TEXT START

Sunday 13 March 2016

the most amazing thing I saw today, a book made by English prisoners of war, to keep up morale while stuck in Stalag 4b. Drawn and scripted by hand and circulated around the camp for the members to read and pass on.



A facsimile reproduction of the collection of motoring magazines, each drawn and scripted by hand by POW's in Muhlberg, Germany during the 2nd world war. Motoring adventures before the war, road tests of cars and motor cycles, a speculative 1944 motor show, advertisements, editorial comment and even a letters page nostalgically reflect pre-war life. Bikes and cars that are no longer produced, but with names that are legend are all recalled. The book is filled with humour, compassion, enthusiasm and authority. the drawings and sketches are both graphic and realistic, the text full of wit and highly credible.

Flywheel: Memories of the Open Road by one Tom Swallow and members of the Muhlberg Motor Club. Remarkable as it may seem, Flywheel is a compilation of reprinted motoring articles collated by founding editor Swallow and produced by prisoners-of-war in Stalag IVB in Germany from 1944-45.

TEXT END
MATERIAL PROVIDED START

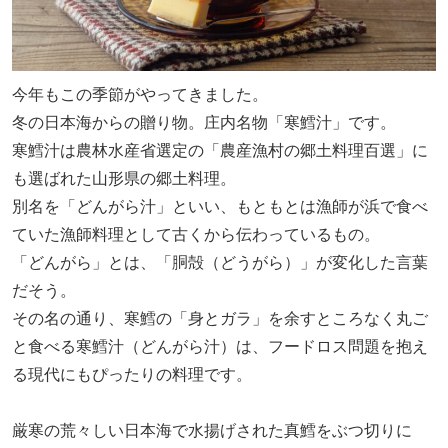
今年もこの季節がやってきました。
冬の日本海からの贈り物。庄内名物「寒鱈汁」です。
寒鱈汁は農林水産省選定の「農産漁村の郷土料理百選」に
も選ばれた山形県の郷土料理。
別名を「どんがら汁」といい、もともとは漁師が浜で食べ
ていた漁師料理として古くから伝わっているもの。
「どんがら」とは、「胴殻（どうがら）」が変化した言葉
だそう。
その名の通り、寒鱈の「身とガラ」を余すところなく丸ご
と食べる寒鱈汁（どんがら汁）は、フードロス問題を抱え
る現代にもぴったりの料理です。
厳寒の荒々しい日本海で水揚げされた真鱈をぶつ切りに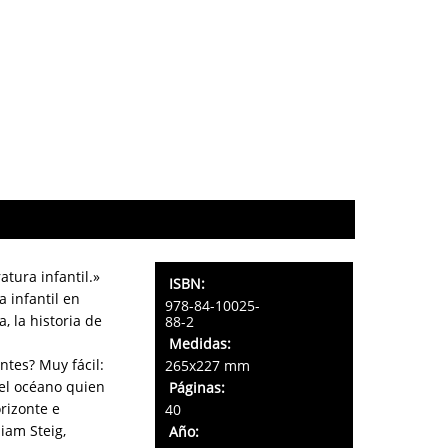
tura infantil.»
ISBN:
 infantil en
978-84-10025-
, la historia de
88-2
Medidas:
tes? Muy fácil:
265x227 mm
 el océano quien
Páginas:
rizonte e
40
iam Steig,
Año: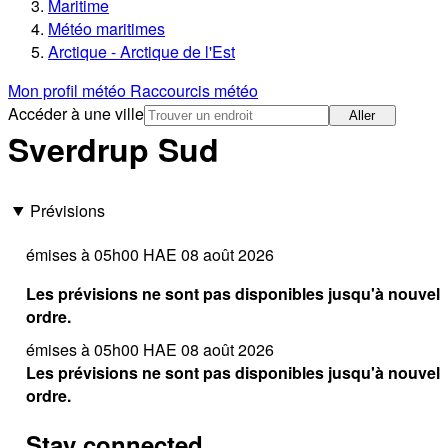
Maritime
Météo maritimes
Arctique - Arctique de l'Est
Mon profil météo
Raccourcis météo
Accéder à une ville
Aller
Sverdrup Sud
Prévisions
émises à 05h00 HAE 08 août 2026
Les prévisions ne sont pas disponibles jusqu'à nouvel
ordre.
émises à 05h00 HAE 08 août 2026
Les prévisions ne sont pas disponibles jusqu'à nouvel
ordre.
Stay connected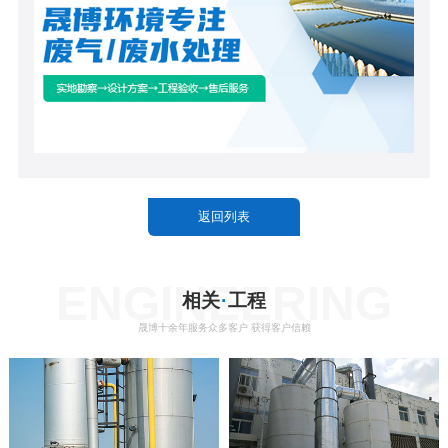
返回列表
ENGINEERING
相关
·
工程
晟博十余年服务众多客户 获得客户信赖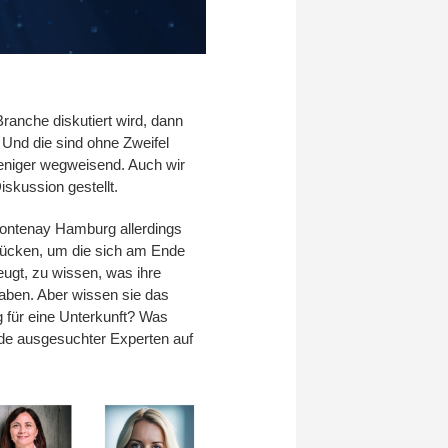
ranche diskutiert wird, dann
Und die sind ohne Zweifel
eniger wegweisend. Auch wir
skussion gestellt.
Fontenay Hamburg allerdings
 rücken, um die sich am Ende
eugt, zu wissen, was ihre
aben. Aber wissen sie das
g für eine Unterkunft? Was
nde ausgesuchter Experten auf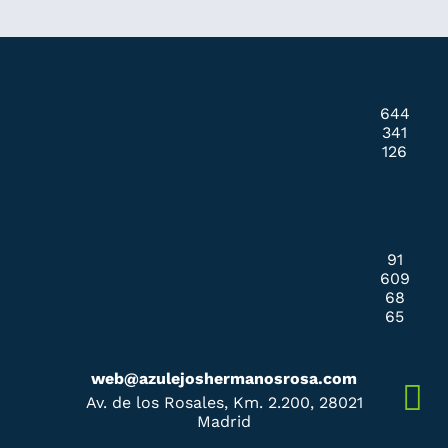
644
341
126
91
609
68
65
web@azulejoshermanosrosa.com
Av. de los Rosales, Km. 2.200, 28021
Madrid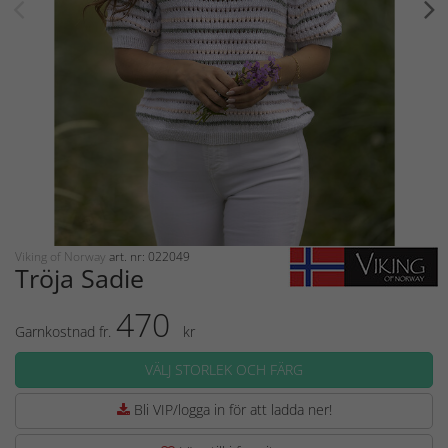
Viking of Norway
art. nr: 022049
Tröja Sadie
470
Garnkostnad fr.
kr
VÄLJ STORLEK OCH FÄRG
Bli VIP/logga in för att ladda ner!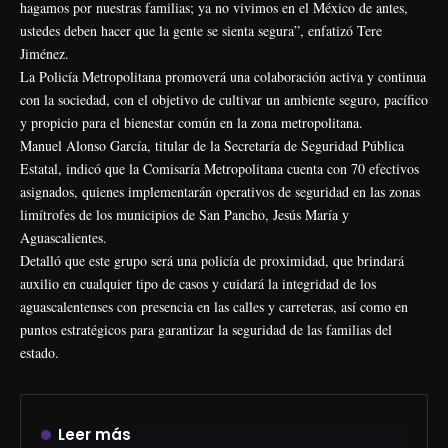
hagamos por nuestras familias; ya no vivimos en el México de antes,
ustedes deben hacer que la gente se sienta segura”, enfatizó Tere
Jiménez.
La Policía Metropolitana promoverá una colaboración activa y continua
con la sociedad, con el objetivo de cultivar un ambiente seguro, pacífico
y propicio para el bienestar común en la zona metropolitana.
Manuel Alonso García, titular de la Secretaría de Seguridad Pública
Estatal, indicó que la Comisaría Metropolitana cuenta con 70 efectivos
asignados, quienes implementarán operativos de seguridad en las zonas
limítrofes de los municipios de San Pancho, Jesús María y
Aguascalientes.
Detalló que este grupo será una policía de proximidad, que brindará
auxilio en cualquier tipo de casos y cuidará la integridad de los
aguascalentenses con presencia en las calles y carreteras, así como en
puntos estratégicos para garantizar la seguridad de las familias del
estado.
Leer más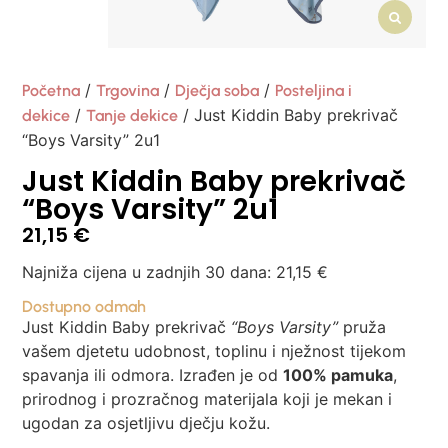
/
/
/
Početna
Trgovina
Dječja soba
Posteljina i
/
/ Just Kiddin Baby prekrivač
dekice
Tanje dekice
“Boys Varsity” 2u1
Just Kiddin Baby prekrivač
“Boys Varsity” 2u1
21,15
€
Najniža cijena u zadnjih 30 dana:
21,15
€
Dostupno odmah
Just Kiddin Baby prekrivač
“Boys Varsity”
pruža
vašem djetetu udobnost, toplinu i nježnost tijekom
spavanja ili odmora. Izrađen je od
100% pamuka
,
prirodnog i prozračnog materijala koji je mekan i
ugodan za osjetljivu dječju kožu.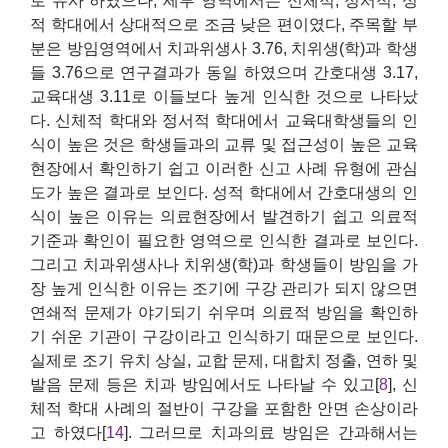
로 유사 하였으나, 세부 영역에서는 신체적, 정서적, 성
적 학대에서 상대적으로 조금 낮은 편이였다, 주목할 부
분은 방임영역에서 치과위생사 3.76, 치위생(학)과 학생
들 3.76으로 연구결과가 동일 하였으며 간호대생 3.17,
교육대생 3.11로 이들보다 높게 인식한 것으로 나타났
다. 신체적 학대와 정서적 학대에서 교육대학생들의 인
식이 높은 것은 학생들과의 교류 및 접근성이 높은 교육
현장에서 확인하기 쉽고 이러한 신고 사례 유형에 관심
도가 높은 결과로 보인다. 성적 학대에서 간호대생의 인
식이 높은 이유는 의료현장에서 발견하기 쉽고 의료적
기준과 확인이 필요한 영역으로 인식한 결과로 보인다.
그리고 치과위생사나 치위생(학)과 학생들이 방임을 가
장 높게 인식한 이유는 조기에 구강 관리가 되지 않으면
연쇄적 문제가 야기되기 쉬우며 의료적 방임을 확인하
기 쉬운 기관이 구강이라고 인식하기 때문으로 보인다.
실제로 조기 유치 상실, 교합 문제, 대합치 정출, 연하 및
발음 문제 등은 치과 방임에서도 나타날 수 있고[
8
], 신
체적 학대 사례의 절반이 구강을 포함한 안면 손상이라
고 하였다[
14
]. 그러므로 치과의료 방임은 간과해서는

MATERIAL PROVIDED END
MATERIAL PROVIDED START

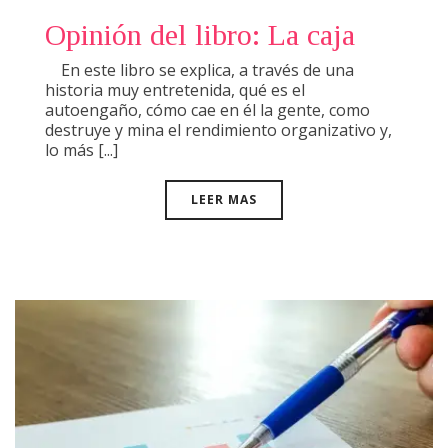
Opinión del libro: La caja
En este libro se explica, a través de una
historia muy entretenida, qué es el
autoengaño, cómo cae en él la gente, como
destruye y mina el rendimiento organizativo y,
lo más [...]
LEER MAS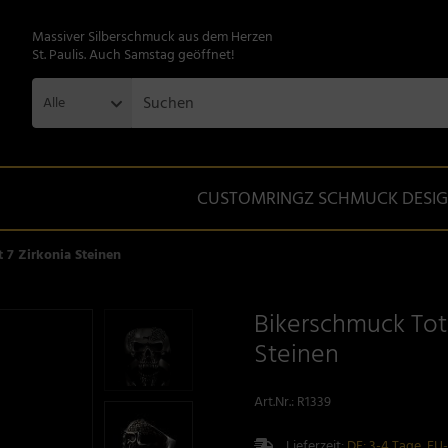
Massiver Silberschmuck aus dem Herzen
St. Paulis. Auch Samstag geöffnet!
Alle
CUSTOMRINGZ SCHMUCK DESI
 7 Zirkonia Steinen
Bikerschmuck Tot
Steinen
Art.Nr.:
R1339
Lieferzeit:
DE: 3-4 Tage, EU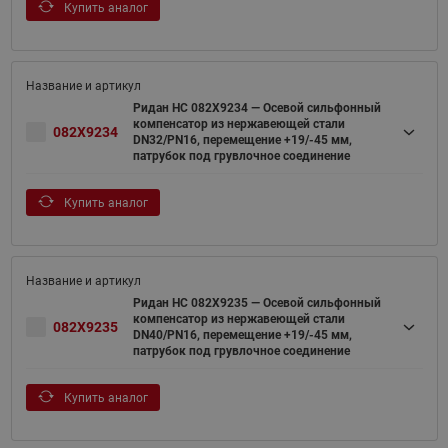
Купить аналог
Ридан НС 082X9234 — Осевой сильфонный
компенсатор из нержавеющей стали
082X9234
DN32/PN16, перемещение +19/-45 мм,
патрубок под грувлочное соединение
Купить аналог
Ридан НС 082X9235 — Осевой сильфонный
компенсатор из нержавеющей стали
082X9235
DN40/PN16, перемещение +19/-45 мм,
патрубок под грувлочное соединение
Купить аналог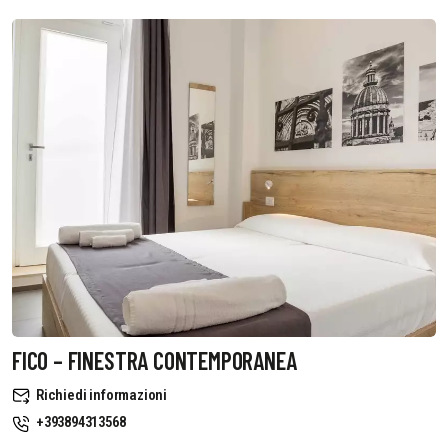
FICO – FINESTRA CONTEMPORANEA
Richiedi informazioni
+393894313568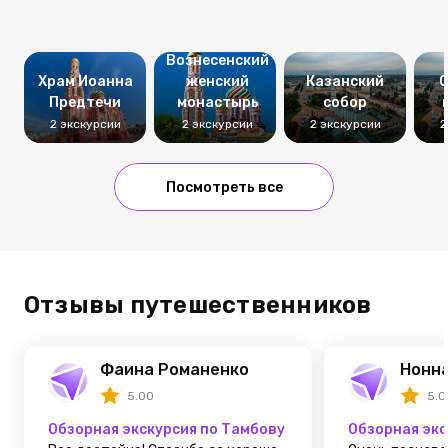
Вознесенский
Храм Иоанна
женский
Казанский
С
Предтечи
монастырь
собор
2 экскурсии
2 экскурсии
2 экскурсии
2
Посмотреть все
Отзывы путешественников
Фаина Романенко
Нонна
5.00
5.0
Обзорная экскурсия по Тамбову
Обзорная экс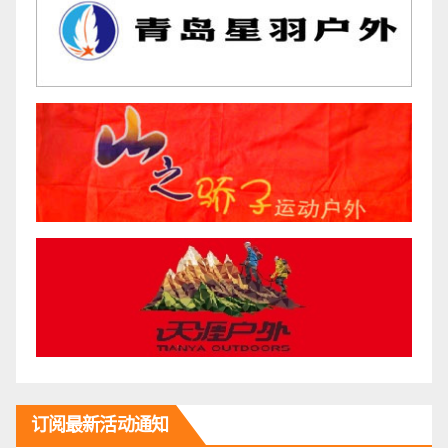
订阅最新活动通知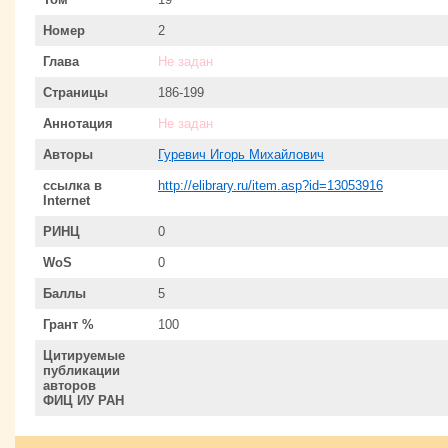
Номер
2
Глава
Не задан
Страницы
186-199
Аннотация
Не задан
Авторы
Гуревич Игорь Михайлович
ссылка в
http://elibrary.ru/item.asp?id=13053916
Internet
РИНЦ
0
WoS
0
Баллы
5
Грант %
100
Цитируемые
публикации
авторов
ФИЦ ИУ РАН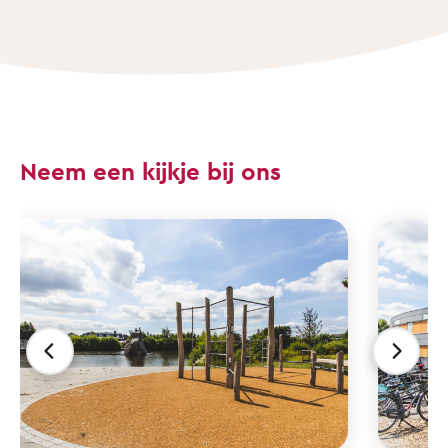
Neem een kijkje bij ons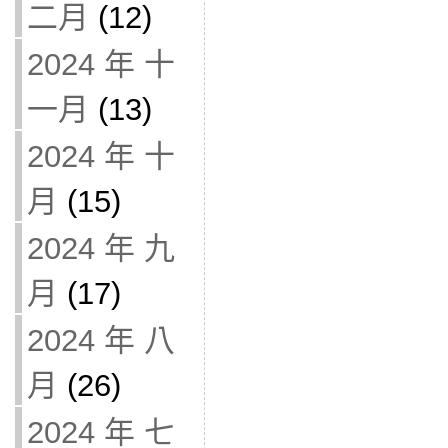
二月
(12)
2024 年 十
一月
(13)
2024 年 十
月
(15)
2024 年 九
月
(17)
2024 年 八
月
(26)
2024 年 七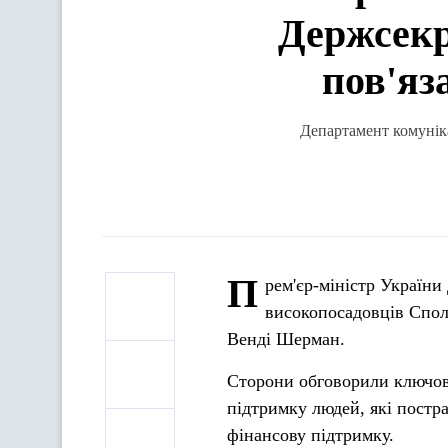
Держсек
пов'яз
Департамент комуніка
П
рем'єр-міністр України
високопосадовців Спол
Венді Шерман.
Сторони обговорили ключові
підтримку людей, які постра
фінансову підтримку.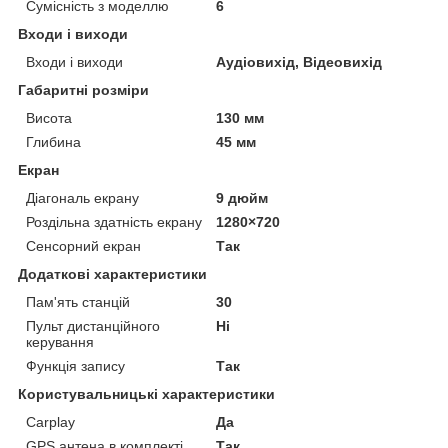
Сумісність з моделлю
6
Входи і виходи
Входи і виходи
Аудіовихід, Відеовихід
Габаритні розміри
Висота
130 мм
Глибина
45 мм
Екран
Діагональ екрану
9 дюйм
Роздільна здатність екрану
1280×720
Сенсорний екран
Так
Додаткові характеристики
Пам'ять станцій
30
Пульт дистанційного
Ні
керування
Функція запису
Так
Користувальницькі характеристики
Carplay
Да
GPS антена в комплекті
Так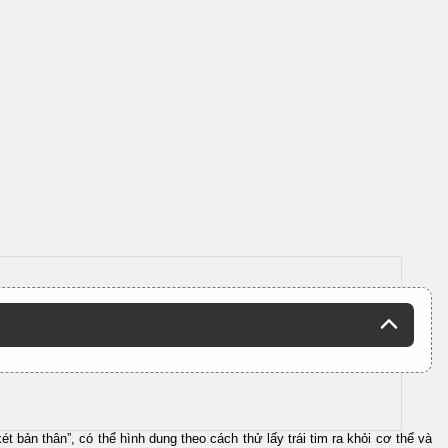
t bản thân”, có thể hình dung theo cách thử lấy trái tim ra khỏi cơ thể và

MATERIAL PROVIDED END
MATERIAL PROVIDED START

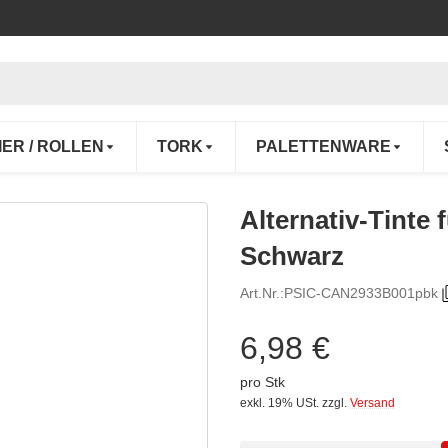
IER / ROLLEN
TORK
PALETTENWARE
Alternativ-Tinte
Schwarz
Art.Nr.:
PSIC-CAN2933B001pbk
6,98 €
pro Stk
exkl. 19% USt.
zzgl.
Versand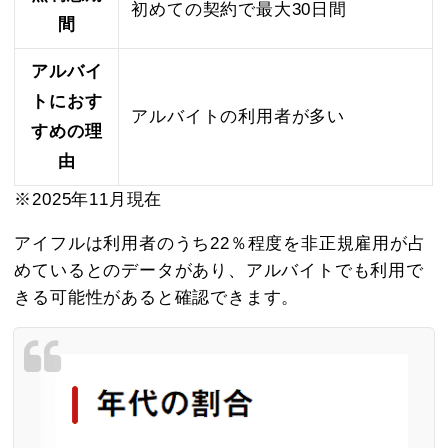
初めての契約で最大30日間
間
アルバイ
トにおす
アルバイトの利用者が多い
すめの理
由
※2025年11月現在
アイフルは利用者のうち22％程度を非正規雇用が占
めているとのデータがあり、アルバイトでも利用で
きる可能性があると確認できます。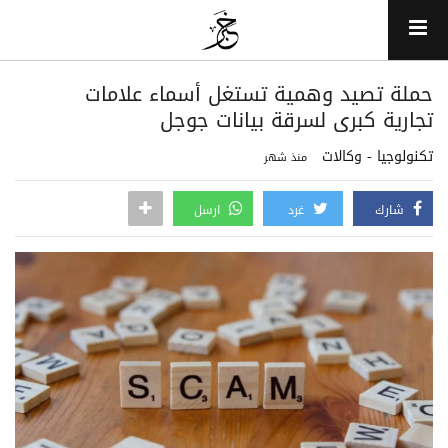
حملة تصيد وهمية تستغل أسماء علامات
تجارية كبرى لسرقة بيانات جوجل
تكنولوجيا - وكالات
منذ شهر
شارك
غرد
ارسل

MATERIAL PROVIDED END

PROBLEM SET
**a)** From the Flywheel post, print the passage between "Sunday 13 March" and "and pass on.", inclusive.
**b)** Turn the paragraph of the Flywheel post beginning "A facsimile reproduction" into a short bulleted list that keeps its main facts.

TASK RESULTS
**a)**
Sunday 13 March 2016

the most amazing thing I saw today, a book made by English prisoners of war, to keep up morale while stuck in Stalag 4b. Drawn and scripted by hand and circulated around the camp for the members to read and pass on.

**b)**
- Facsimile reproduction of a collection of motoring magazines, each drawn and scripted by hand by prisoners of war in Muhlberg, Germany, during the Second World War
- Contents: pre-war motoring adventures, road tests of cars and motorcycles, a speculative 1944 motor show, advertisements, editorial comment and a letters page, all reflecting pre-war life with nostalgia
- Recalls legendary bikes and cars that are no longer produced
- Full of humor, compassion, enthusiasm and authority
- Drawings and sketches are graphic and realistic; the text is witty and highly credible